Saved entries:
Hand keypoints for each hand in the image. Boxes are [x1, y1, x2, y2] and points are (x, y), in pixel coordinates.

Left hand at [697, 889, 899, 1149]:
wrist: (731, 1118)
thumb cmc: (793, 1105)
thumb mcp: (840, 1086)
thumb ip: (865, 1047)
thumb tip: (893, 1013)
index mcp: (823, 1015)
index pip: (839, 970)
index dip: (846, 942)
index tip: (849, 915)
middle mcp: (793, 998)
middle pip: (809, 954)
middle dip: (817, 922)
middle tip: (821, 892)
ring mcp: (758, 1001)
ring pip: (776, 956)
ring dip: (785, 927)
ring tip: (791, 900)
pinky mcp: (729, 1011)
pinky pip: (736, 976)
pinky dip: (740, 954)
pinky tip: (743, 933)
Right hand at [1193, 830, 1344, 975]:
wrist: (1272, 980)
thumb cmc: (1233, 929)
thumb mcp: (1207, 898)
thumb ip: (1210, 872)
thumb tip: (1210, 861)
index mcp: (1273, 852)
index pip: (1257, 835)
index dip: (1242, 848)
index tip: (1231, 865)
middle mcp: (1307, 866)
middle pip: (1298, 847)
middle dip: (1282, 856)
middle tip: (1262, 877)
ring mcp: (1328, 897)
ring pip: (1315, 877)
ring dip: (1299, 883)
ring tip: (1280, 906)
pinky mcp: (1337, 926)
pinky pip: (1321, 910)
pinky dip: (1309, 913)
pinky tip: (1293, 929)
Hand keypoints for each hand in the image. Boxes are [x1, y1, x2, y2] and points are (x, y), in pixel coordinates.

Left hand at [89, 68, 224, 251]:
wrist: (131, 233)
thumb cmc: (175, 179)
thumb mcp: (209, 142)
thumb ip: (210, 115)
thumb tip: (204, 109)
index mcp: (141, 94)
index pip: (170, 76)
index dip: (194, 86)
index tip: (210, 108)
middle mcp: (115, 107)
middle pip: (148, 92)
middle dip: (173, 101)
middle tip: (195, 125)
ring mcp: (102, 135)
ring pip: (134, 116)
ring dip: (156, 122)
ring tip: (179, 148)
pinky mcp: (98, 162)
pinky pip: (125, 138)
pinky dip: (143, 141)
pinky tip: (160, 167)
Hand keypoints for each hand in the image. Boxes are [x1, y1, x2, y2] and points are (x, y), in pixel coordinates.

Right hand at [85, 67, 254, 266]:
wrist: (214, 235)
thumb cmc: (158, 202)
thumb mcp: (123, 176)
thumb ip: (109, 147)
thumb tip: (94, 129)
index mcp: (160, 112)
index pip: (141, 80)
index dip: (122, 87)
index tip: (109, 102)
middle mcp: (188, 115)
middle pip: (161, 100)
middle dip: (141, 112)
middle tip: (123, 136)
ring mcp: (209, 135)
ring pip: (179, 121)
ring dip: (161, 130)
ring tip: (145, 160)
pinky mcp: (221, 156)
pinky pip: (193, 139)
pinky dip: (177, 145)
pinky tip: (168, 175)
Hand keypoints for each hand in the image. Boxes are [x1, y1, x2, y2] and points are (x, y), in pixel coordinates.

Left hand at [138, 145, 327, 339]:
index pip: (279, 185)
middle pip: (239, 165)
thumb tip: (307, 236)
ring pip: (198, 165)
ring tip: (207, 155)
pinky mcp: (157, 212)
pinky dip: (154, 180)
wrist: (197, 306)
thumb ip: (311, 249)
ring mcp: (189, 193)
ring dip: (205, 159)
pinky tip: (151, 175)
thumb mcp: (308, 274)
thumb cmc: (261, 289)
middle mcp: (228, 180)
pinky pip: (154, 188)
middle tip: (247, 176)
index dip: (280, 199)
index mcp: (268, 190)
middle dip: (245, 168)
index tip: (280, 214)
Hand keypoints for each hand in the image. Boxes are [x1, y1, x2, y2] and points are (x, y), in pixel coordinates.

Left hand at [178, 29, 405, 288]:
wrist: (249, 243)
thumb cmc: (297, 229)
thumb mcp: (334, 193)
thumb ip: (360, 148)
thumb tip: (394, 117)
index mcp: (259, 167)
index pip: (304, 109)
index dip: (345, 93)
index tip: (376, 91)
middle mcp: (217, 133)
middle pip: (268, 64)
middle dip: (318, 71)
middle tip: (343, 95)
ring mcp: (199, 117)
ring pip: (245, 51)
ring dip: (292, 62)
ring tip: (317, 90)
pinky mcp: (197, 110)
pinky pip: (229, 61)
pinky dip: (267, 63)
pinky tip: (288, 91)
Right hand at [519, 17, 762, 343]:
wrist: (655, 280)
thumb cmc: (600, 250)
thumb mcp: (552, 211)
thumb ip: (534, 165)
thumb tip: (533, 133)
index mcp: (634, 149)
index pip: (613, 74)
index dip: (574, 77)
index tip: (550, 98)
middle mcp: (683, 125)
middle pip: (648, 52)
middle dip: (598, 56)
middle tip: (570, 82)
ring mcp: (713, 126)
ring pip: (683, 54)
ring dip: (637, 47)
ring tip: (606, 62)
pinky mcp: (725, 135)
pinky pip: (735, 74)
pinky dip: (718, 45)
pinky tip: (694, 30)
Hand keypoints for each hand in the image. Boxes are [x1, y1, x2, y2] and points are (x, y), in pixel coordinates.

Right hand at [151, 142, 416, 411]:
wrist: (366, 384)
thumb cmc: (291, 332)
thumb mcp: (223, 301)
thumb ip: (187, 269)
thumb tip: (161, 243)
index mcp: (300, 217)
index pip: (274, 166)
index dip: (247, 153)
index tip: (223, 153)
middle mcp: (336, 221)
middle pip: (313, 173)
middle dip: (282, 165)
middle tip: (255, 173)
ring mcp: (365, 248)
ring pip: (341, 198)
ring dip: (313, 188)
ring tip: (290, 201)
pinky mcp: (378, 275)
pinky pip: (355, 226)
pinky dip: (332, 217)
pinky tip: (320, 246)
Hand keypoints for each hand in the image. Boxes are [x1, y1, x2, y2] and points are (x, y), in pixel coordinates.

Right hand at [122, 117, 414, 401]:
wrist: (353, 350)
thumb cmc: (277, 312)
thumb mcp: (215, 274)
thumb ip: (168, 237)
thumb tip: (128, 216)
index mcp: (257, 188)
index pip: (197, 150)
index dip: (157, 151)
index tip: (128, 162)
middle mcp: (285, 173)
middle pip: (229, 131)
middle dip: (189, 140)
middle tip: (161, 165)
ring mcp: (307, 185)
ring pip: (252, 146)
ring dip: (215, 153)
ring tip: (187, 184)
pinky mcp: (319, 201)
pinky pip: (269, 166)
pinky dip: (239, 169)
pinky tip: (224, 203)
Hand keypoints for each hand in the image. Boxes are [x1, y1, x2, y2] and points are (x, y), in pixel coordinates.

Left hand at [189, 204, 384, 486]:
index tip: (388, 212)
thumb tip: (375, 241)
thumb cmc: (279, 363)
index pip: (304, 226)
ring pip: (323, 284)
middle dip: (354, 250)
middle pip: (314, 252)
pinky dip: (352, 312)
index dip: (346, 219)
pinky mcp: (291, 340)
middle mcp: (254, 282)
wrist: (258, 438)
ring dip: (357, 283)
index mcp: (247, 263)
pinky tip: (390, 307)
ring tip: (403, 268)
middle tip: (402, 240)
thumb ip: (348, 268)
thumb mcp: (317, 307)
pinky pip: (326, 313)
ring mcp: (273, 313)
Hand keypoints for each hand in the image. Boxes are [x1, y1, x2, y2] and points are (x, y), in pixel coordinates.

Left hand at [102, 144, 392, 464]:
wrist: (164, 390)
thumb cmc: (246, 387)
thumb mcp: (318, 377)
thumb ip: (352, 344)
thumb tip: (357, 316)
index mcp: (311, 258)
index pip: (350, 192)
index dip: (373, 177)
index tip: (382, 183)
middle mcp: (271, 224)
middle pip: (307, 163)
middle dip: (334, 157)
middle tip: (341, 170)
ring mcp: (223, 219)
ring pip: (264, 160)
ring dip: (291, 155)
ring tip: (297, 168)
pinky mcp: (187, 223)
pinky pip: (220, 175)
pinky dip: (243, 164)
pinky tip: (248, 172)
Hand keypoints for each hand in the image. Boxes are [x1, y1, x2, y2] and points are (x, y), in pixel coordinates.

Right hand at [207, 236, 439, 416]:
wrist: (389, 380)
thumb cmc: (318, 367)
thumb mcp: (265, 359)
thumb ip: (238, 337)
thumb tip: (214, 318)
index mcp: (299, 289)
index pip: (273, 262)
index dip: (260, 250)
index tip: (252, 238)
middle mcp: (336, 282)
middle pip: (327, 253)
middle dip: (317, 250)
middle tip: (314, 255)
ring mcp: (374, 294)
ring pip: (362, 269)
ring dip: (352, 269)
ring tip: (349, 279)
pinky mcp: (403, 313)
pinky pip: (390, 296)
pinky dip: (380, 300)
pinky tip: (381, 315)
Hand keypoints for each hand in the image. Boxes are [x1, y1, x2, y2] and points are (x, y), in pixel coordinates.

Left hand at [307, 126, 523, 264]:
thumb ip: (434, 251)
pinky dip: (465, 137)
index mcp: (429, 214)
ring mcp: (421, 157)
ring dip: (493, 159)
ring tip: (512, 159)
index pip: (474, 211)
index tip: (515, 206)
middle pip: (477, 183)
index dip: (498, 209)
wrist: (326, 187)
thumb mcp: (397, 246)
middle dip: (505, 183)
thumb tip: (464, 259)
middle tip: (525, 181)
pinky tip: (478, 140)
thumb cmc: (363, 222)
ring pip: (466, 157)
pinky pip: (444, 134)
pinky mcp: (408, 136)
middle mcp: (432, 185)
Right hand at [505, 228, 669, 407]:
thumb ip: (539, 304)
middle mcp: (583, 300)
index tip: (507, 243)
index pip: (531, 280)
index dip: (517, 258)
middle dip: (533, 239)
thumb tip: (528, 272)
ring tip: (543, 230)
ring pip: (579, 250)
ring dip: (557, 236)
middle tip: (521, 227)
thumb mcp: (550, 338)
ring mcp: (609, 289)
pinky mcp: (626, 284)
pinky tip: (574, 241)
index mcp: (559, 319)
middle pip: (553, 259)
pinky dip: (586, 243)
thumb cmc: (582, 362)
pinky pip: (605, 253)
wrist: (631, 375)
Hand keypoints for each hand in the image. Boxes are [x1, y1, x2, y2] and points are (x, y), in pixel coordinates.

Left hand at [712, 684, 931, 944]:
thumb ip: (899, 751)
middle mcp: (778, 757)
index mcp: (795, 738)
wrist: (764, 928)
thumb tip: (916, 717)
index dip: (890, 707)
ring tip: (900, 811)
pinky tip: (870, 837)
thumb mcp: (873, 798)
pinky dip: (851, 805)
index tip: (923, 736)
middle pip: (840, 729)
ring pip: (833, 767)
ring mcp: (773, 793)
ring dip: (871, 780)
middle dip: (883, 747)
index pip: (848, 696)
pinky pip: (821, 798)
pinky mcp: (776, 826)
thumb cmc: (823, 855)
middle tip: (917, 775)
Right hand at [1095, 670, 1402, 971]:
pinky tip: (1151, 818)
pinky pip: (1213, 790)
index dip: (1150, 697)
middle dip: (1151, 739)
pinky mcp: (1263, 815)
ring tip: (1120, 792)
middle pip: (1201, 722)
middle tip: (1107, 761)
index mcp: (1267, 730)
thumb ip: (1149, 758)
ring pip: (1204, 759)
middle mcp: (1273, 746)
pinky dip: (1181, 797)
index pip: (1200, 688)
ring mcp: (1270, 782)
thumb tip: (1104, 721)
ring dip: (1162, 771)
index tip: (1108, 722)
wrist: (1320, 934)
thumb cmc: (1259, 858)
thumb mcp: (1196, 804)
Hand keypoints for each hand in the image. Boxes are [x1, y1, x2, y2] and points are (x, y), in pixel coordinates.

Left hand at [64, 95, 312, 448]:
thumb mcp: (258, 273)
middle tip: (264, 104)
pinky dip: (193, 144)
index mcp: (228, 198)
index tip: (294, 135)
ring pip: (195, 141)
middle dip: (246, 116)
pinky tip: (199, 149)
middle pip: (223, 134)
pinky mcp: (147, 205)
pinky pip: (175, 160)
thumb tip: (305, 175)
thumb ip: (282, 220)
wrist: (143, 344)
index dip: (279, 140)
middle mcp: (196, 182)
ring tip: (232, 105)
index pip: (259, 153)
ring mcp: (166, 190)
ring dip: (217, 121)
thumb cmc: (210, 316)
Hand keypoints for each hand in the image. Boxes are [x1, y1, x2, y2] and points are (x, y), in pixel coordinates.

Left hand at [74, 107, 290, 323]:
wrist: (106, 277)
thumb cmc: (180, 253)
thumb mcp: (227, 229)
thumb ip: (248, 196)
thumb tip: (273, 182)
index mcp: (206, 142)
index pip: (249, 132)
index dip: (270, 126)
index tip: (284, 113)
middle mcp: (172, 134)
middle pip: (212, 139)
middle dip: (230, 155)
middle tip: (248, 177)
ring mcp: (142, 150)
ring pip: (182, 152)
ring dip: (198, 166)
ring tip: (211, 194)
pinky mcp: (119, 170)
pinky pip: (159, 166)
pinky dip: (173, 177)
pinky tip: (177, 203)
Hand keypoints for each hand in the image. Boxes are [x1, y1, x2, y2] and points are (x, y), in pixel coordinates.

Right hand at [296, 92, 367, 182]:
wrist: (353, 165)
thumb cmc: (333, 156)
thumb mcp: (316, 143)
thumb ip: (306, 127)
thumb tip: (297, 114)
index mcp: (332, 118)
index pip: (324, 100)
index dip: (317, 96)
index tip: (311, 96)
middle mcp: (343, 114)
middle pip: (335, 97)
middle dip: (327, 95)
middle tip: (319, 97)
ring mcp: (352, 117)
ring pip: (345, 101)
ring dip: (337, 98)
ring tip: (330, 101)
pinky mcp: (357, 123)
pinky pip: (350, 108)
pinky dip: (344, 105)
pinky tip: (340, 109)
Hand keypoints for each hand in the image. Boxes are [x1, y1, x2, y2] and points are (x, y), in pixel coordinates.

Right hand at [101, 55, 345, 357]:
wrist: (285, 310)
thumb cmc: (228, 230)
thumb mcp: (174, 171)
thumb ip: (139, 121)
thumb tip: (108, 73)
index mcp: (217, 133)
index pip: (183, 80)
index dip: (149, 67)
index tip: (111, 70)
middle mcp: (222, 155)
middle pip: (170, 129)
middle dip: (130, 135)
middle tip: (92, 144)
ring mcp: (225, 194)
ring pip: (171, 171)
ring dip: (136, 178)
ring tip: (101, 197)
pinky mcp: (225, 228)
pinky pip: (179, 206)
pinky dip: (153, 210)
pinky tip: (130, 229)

EXERCISE OBJECTIVE:
Your answer should be all lines from the data that contain "Left".

EXERCISE OUTPUT:
Left hand at [697, 889, 899, 1149]:
Left hand at [89, 68, 224, 251]:
Left hand at [138, 145, 327, 339]:
Left hand at [178, 29, 405, 288]:
Left hand at [189, 204, 384, 486]:
Left hand at [102, 144, 392, 464]:
Left hand at [307, 126, 523, 264]:
Left hand at [712, 684, 931, 944]:
Left hand at [64, 95, 312, 448]:
Left hand at [74, 107, 290, 323]:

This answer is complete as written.